REQUEST :: If a line in the entries below includes the string "silenciados", copy it out.

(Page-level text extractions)
Content starts

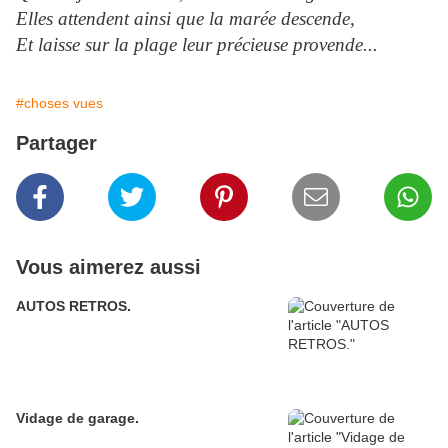
Elles attendent ainsi que la marée descende,
Et laisse sur la plage leur précieuse provende...
#choses vues
Partager
Vous aimerez aussi
AUTOS RETROS.
Vidage de garage.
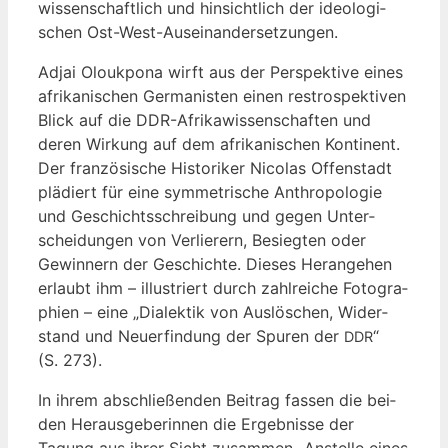
wis­sen­schaft­lich und hin­sicht­lich der ideo­lo­gi­
schen Ost-West-Auseinandersetzungen.
Adjai Olouk­po­na wirft aus der Per­spek­ti­ve eines
afri­ka­ni­schen Ger­ma­nis­ten einen res­tro­spek­ti­ven
Blick auf die DDR-Afri­ka­wis­sen­schaf­ten und
deren Wir­kung auf dem afri­ka­ni­schen Kon­ti­nent.
Der fran­zö­si­sche His­to­ri­ker Nico­las Offen­stadt
plä­diert für eine sym­me­tri­sche Anthro­po­lo­gie
und Geschichts­schrei­bung und gegen Unter­
schei­dun­gen von Ver­lie­rern, Besieg­ten oder
Gewin­nern der Geschich­te. Die­ses Her­an­ge­hen
erlaubt ihm – illus­triert durch zahl­rei­che Foto­gra­
phien – eine „Dia­lek­tik von Aus­lö­schen, Wider­
stand und Neu­erfin­dung der Spu­ren der
“
DDR
(S. 273).
In ihrem abschlie­ßen­den Bei­trag fas­sen die bei­
den Her­aus­ge­be­rin­nen die Ergeb­nis­se der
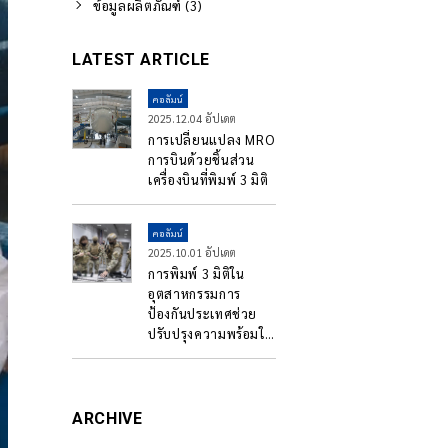
ข้อมูลผลิตภัณฑ์ (3)
LATEST ARTICLE
คอลัมน์
2025.12.04 อัปเดต
การเปลี่ยนแปลง MRO
การบินด้วยชิ้นส่วน
เครื่องบินที่พิมพ์ 3 มิติ
คอลัมน์
2025.10.01 อัปเดต
การพิมพ์ 3 มิติใน
อุตสาหกรรมการ
ป้องกันประเทศช่วย
ปรับปรุงความพร้อมใน
การปฏิบัติการใน
กองทัพได้อย่างไร
ARCHIVE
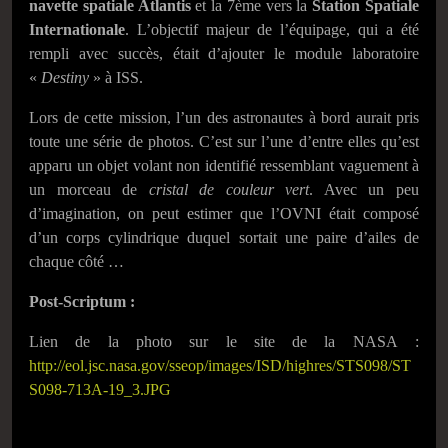
navette spatiale Atlantis
et la 7ème vers la
Station Spatiale
Internationale
. L’objectif majeur de l’équipage, qui a été
rempli avec succès, était d’ajouter le module laboratoire
«
Destiny
» à ISS.
Lors de cette mission, l’un des astronautes à bord aurait pris
toute une série de photos. C’est sur l’une d’entre elles qu’est
apparu un objet volant non identifié ressemblant vaguement à
un morceau de
cristal de couleur vert
. Avec un peu
d’imagination, on peut estimer que l’OVNI était composé
d’un corps cylindrique duquel sortait une paire d’ailes de
chaque côté …
Post-Scriptum :
Lien de la photo sur le site de la NASA :
http://eol.jsc.nasa.gov/sseop/images/ISD/highres/STS098/ST
S098-713A-19_3.JPG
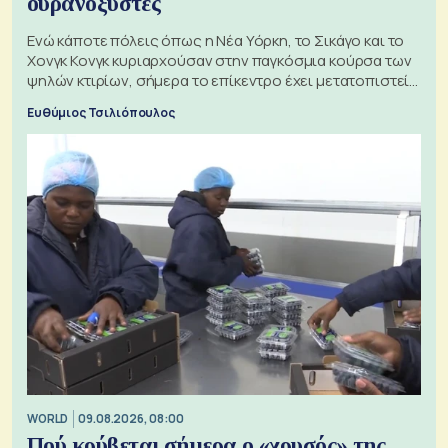
ουρανοξύστες
Ενώ κάποτε πόλεις όπως η Νέα Υόρκη, το Σικάγο και το
Χονγκ Κονγκ κυριαρχούσαν στην παγκόσμια κούρσα των
ψηλών κτιρίων, σήμερα το επίκεντρο έχει μετατοπιστεί
προς την Ασία
Ευθύμιος Τσιλιόπουλος
WORLD
09.08.2026, 08:00
Πού κρύβεται σήμερα ο «χρυσός» της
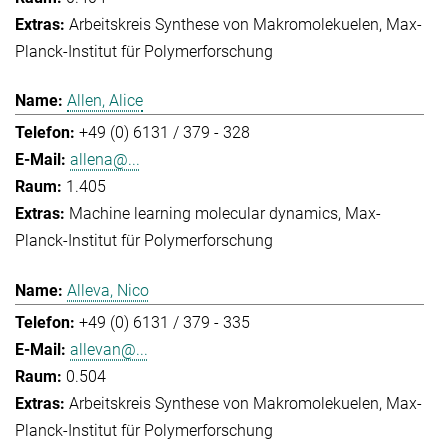
Arbeitskreis Synthese von Makromolekuelen
Max-
Planck-Institut für Polymerforschung
Allen, Alice
+49 (0) 6131 / 379 - 328
allena@...
1.405
Machine learning molecular dynamics
Max-
Planck-Institut für Polymerforschung
Alleva, Nico
+49 (0) 6131 / 379 - 335
allevan@...
0.504
Arbeitskreis Synthese von Makromolekuelen
Max-
Planck-Institut für Polymerforschung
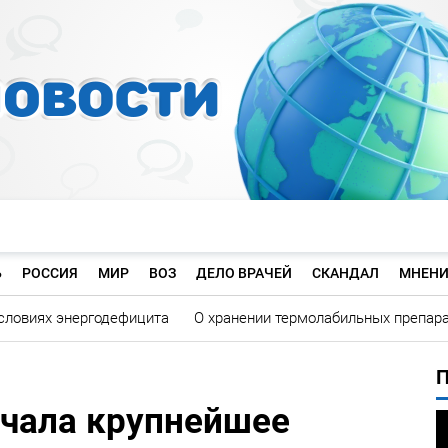
Ь
РОССИЯ
МИР
ВОЗ
ДЕЛО ВРАЧЕЙ
СКАНДАЛ
МНЕНИ
словиях энергодефицита
О хранении термолабильных препар
чала крупнейшее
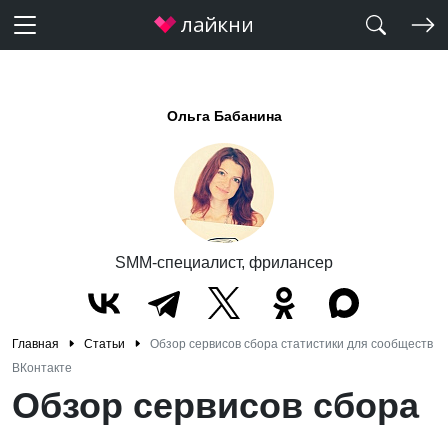
Ольга Бабанина
SMM-специалист, фрилансер
Главная
Статьи
Обзор сервисов сбора статистики для сообществ
ВКонтакте
Обзор сервисов сбора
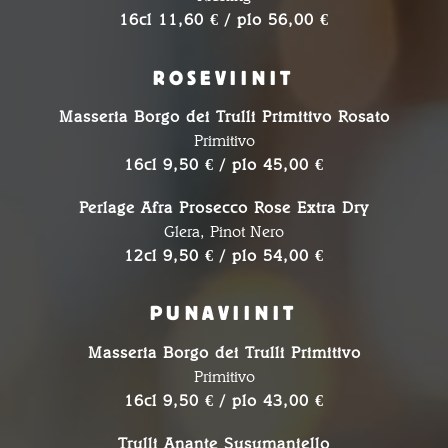
16cl 11,60 € / plo 56,00 €
ROSEVIINIT
Masseria Borgo dei Trulli Primitivo Rosato
Primitivo
16cl 9,50 € / plo 45,00 €
Perlage Afra Prosecco Rose Extra Dry
Glera, Pinot Nero
12cl 9,50 € / plo 54,00 €
PUNAVIINIT
Masseria Borgo dei Trulli Primitivo
Primitivo
16cl 9,50 € / plo 43,00 €
Trulli Anante Susumaniello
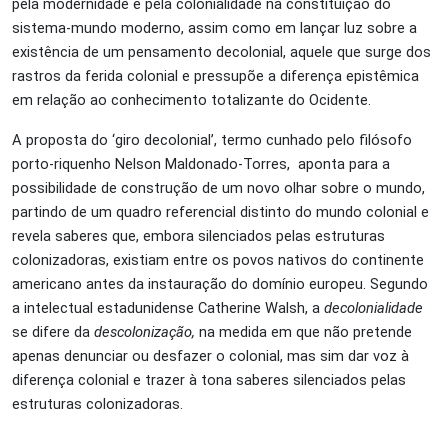
pela modernidade e pela colonialidade na constituição do
sistema-mundo moderno, assim como em lançar luz sobre a
existência de um pensamento decolonial, aquele que surge dos
rastros da ferida colonial e pressupõe a diferença epistêmica
em relação
ao conhecimento
totalizante do Ocidente.
A proposta do ‘giro decolonial’, termo cunhado pelo filósofo
porto-riquenho
Nelson Maldonado-Torres,
aponta para a
possibilidade de construção de um novo olhar sobre o mundo,
partindo de um quadro referencial distinto
do mundo colonial
e
revela saberes que, embora silenciados pelas estruturas
colonizadoras, existiam entre os povos nativos do continente
americano antes da instauração do domínio
europeu
. Segundo
a intelectual estadunidense Catherine Walsh, a
decolonialidade
se difere da
descolonização,
na medida em que não pretende
apenas denunciar ou desfazer o colonial, mas sim dar voz à
diferença colonial e trazer à tona saberes silenciados pelas
estruturas colonizadoras.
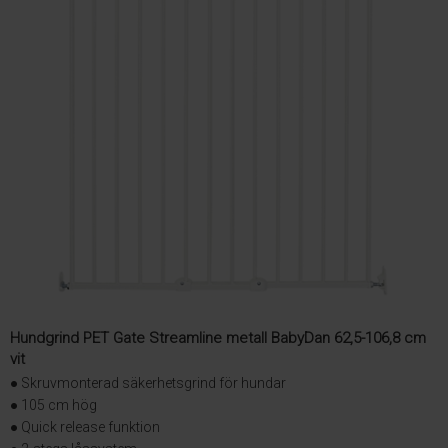
Hundgrind PET Gate Streamline metall BabyDan 62,5-106,8 cm
vit
● Skruvmonterad säkerhetsgrind för hundar
● 105 cm hög
● Quick release funktion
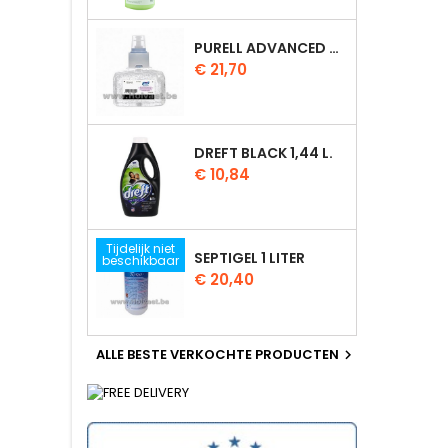
PURELL ADVANCED GEL HYDRO-ALCOLIQUE 700ML
Prijs
€ 21,70
DREFT BLACK 1,44 L.
Prijs
€ 10,84
Tijdelijk niet
SEPTIGEL 1 LITER
beschikbaar
Prijs
€ 20,40
ALLE BESTE VERKOCHTE PRODUCTEN

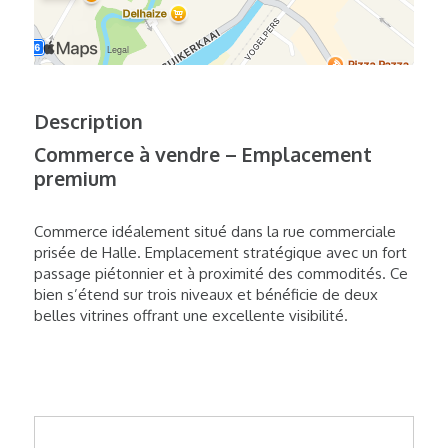
Description
Commerce à vendre – Emplacement
premium
Commerce idéalement situé dans la rue commerciale
prisée de Halle. Emplacement stratégique avec un fort
passage piétonnier et à proximité des commodités. Ce
bien s’étend sur trois niveaux et bénéficie de deux
belles vitrines offrant une excellente visibilité.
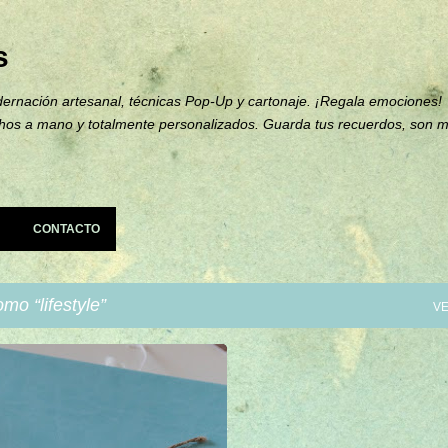
Ir al contenido principal
s
ernación artesanal, técnicas Pop-Up y cartonaje. ¡Regala emociones!
hos a mano y totalmente personalizados. Guarda tus recuerdos, son 
CONTACTO
como
lifestyle
VE
BUM TEMÁTICAS
+
12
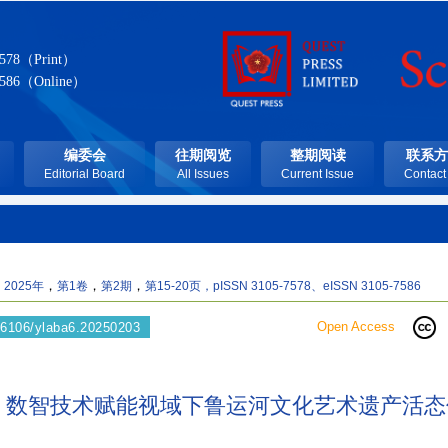
7578（Print）
7586（Online）
编委会
往期阅览
整期阅读
联系方
Editorial Board
All Issues
Current Issue
Contact
，
，
，
，
2025年
第1卷
第2期
第15-20页
，pISSN 3105-7578、eISSN 3105-7586
Open Access
66106/ylaba6.20250203
数智技术赋能视域下鲁运河文化艺术遗产活态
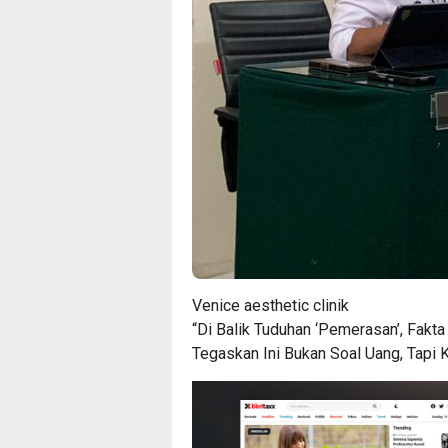
Venice aesthetic clinik
“Di Balik Tuduhan ‘Pemerasan’, Fakt
Tegaskan Ini Bukan Soal Uang, Tapi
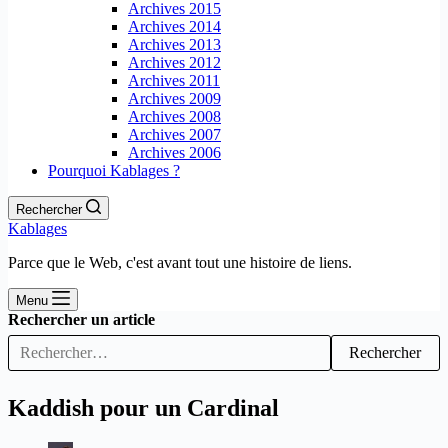
Archives 2015
Archives 2014
Archives 2013
Archives 2012
Archives 2011
Archives 2009
Archives 2008
Archives 2007
Archives 2006
Pourquoi Kablages ?
Rechercher
Kablages
Parce que le Web, c'est avant tout une histoire de liens.
Menu
Rechercher un article
Rechercher
Kaddish pour un Cardinal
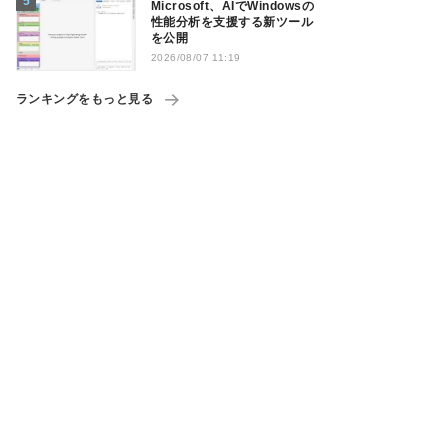
Microsoft、AIでWindowsの
性能分析を支援する新ツール
を公開
2026/08/07 11:19
ランキングをもっと見る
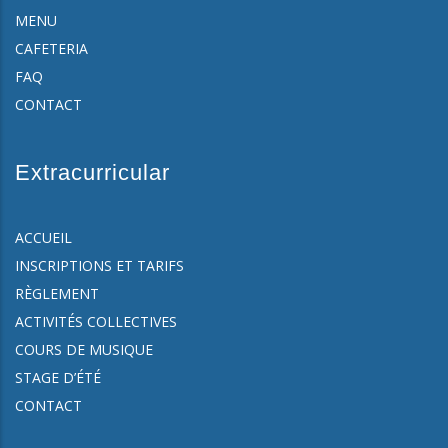
MENU
CAFETERIA
FAQ
CONTACT
Extracurricular
ACCUEIL
INSCRIPTIONS ET TARIFS
RÈGLEMENT
ACTIVITÉS COLLECTIVES
COURS DE MUSIQUE
STAGE D’ÉTÉ
CONTACT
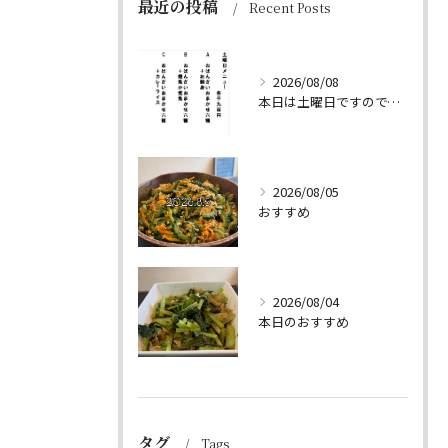
最近の投稿
Recent Posts
2026/08/08
本日は土曜日ですので、たくさん食べていってちょーよ‼️
2026/08/05
おすすめ
2026/08/04
本日のおすすめ
タグ
Tags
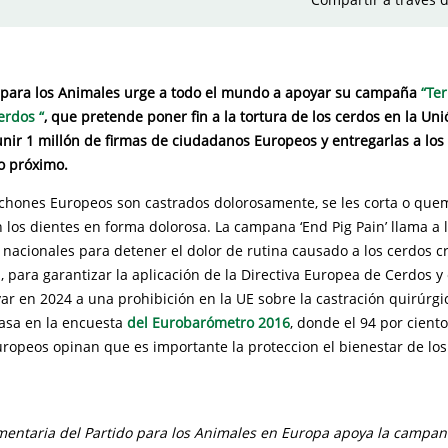
 para los Animales urge a todo el mundo a apoyar su campaña
“Te
erdos “
, que pretende poner fin a la tortura de los cerdos en la Un
unir 1 millón de firmas de ciudadanos Europeos y entregarlas a lo
o próximo.
echones Europeos son castrados dolorosamente, se les corta o quem
n los dientes en forma dolorosa. La campana ‘End Pig Pain’ llama a 
 nacionales para detener el dolor de rutina causado a los cerdos c
, para garantizar la aplicación de la Directiva Europea de Cerdos y
ar en 2024 a una prohibición en la UE sobre la castración quirúrgi
asa en la encuesta
del Eurobarómetro 2016
, donde el 94 por ciento
ropeos opinan que es importante la proteccion el bienestar de lo
mentaria del Partido para los Animales en Europa apoya la campan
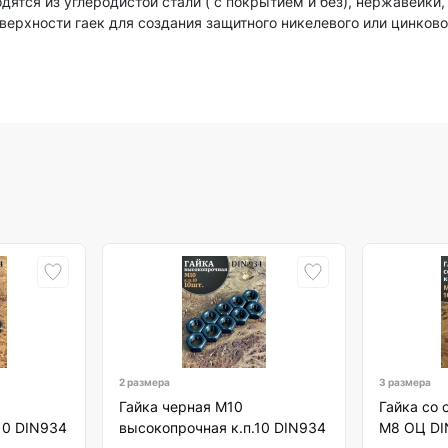
ятся из углеродистой стали ( с покрытием и без), нержавейки, 
ерхности гаек для создания защитного никелевого или цинково
2 размера
3 размера
Гайка черная М10
Гайка со
10 DIN934
высокопрочная к.п.10 DIN934
М8 ОЦ DI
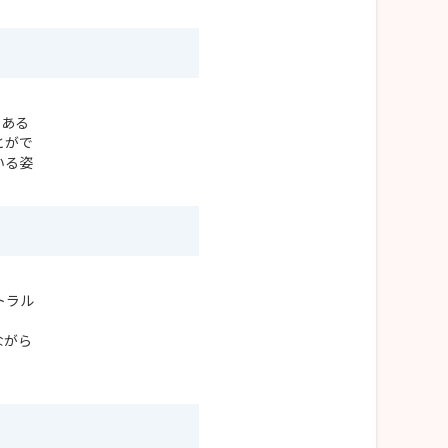
のある
とがで
いる姿
トラル
ながら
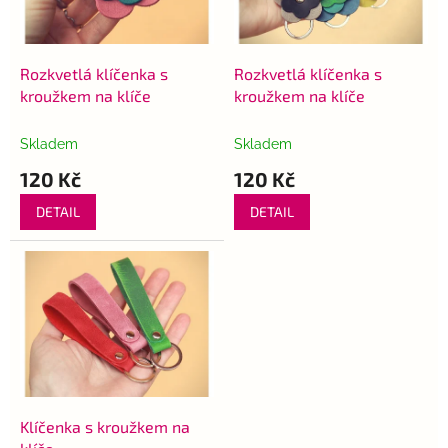
p
k
r
t
o
ů
d
Rozkvetlá klíčenka s
Rozkvetlá klíčenka s
u
kroužkem na klíče
kroužkem na klíče
k
t
Skladem
Skladem
ů
120 Kč
120 Kč
DETAIL
DETAIL
Klíčenka s kroužkem na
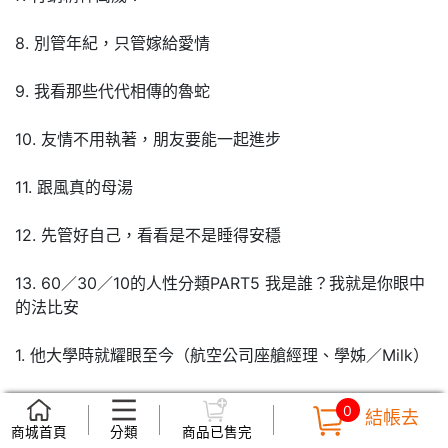
8. 別管年紀，只管嫁給愛情
9. 我看那些代代相傳的魯蛇
10. 友情不用執著，朋友要能一起進步
11. 跟風真的母湯
12. 先管好自己，看看是不是睡得安穩
13. 60／30／10的人性分類PART5 我是誰？我就是你眼中
的法比安
1. 他大學時就耀眼至今（航空公司座艙經理、學姊／Milk）
2. 他感染力強大且正面積極（哩民好友／Cristina）
0
結帳去
商城首頁
分類
商品已售完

Content ends

TASK SOLUTION ::
revela saberes que, embora silenciados pelas estruturas
diferença colonial e trazer à tona saberes silenciados pelas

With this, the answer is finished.